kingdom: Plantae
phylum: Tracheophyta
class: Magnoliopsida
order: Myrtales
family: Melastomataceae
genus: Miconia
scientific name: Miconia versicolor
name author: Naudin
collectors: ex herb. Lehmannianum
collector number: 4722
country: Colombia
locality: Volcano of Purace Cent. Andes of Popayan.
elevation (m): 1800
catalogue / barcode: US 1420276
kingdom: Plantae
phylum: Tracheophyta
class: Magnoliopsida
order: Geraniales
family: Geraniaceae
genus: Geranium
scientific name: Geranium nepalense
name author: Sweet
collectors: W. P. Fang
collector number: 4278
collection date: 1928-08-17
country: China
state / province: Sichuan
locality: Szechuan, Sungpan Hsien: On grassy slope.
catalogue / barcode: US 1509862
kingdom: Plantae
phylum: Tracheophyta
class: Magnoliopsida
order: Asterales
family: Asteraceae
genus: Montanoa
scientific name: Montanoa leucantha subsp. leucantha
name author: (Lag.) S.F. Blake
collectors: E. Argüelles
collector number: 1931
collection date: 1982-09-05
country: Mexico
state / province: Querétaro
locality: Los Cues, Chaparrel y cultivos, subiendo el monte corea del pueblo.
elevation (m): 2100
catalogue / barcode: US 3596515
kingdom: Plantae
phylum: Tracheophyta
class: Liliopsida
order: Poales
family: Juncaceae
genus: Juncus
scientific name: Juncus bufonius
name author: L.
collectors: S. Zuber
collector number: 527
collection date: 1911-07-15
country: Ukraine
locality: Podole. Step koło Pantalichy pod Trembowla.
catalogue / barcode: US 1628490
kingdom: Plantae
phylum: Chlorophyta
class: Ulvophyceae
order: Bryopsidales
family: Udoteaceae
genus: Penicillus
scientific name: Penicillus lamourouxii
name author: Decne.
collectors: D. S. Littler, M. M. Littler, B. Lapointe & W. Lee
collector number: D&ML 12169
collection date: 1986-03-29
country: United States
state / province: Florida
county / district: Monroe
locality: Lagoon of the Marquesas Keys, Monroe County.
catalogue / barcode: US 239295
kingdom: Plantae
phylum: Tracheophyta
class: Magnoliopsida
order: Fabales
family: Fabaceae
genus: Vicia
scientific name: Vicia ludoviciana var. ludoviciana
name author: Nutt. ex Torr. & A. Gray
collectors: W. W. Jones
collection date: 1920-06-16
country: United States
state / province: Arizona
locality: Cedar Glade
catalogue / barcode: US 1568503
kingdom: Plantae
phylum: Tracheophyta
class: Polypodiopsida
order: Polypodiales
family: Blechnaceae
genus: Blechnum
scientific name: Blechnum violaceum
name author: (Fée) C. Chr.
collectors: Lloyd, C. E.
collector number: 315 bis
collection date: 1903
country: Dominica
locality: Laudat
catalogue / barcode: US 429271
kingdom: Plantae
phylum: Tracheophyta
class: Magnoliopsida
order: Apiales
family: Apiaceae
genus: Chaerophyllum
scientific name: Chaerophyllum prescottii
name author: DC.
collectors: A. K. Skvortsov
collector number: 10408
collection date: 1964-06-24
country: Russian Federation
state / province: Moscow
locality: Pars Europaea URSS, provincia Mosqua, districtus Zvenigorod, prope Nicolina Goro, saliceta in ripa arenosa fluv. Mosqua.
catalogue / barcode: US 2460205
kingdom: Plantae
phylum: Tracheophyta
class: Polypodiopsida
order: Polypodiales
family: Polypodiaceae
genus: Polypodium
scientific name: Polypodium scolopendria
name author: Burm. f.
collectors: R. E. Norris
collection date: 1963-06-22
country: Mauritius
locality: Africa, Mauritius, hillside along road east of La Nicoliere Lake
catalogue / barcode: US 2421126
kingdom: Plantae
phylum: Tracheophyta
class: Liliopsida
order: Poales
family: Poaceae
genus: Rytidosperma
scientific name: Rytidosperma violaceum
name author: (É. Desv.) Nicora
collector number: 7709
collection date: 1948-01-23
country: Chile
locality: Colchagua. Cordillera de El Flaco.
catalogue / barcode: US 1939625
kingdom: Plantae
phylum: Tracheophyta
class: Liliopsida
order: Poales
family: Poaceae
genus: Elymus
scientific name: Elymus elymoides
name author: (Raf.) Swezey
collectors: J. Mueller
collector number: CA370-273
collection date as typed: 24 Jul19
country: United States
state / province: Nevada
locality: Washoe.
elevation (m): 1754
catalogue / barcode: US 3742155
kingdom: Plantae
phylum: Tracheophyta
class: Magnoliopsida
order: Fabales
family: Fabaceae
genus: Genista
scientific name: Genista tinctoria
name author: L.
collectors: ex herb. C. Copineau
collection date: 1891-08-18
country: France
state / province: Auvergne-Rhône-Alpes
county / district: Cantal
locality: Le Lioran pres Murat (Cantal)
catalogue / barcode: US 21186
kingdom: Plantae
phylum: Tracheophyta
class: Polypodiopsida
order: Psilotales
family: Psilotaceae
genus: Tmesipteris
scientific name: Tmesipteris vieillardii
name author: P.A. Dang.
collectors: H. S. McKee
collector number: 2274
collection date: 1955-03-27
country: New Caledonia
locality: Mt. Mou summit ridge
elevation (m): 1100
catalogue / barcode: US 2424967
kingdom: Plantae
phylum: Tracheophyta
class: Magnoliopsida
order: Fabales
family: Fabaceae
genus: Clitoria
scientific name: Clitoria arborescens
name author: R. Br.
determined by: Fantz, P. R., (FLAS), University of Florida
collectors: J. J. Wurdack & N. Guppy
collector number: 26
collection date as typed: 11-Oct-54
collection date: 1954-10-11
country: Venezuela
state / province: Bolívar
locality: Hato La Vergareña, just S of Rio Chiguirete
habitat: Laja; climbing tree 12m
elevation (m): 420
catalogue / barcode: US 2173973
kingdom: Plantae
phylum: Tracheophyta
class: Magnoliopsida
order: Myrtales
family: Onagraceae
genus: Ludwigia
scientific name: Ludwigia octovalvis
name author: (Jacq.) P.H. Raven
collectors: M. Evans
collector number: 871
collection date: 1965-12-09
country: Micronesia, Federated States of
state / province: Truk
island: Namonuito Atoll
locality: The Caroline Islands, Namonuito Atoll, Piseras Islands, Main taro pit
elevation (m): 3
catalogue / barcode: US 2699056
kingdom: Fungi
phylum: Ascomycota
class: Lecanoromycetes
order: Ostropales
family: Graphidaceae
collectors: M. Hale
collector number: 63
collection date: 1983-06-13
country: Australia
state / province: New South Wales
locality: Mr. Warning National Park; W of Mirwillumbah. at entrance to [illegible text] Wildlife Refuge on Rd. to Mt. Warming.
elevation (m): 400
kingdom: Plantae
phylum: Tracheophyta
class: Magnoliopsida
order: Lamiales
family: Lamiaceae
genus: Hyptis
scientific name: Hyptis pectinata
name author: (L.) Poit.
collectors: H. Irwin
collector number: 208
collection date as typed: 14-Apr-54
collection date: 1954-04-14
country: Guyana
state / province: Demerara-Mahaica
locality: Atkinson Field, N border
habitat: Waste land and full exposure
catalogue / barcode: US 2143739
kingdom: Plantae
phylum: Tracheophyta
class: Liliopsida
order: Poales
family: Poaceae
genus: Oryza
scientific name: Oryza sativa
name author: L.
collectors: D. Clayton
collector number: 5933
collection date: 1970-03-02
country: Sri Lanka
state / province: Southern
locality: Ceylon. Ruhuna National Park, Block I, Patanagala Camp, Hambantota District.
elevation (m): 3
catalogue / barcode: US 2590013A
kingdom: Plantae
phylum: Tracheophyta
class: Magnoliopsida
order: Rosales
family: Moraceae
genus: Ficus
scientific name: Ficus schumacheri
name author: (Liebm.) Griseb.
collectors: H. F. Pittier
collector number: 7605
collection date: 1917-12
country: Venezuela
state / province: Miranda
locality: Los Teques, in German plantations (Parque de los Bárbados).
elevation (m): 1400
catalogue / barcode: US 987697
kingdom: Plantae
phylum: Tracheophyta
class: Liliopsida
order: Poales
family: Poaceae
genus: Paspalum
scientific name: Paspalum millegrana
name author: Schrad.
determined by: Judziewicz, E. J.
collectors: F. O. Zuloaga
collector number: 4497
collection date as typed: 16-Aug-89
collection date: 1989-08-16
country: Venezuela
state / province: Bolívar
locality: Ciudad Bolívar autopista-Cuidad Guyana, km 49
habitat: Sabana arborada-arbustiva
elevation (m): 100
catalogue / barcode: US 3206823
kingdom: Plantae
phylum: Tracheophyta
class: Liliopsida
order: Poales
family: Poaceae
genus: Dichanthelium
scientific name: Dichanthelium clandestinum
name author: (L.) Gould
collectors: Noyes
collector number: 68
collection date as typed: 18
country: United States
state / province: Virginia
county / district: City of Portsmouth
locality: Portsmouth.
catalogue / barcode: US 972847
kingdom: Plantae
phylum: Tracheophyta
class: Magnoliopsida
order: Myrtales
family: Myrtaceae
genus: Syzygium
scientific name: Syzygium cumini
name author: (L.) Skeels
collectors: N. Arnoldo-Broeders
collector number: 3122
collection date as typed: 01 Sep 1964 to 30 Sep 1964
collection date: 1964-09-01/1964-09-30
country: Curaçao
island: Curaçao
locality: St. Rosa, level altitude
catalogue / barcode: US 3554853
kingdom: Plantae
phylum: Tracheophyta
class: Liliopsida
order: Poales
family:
┄┄┄┄┄┄┄┄┄┄
Request: Can you convert the part of the listing that opens with the line containing "catalogue / barcode: US 2173973" and closes with the line containing "name author: (L.) Poit." into a JSON list of strings, one string per line, with blank lines omitted?

Result:
[
  "catalogue / barcode: US 2173973",
  "kingdom: Plantae",
  "phylum: Tracheophyta",
  "class: Magnoliopsida",
  "order: Myrtales",
  "family: Onagraceae",
  "genus: Ludwigia",
  "scientific name: Ludwigia octovalvis",
  "name author: (Jacq.) P.H. Raven",
  "collectors: M. Evans",
  "collector number: 871",
  "collection date: 1965-12-09",
  "country: Micronesia, Federated States of",
  "state / province: Truk",
  "island: Namonuito Atoll",
  "locality: The Caroline Islands, Namonuito Atoll, Piseras Islands, Main taro pit",
  "elevation (m): 3",
  "catalogue / barcode: US 2699056",
  "kingdom: Fungi",
  "phylum: Ascomycota",
  "class: Lecanoromycetes",
  "order: Ostropales",
  "family: Graphidaceae",
  "collectors: M. Hale",
  "collector number: 63",
  "collection date: 1983-06-13",
  "country: Australia",
  "state / province: New South Wales",
  "locality: Mr. Warning National Park; W of Mirwillumbah. at entrance to [illegible text] Wildlife Refuge on Rd. to Mt. Warming.",
  "elevation (m): 400",
  "kingdom: Plantae",
  "phylum: Tracheophyta",
  "class: Magnoliopsida",
  "order: Lamiales",
  "family: Lamiaceae",
  "genus: Hyptis",
  "scientific name: Hyptis pectinata",
  "name author: (L.) Poit."
]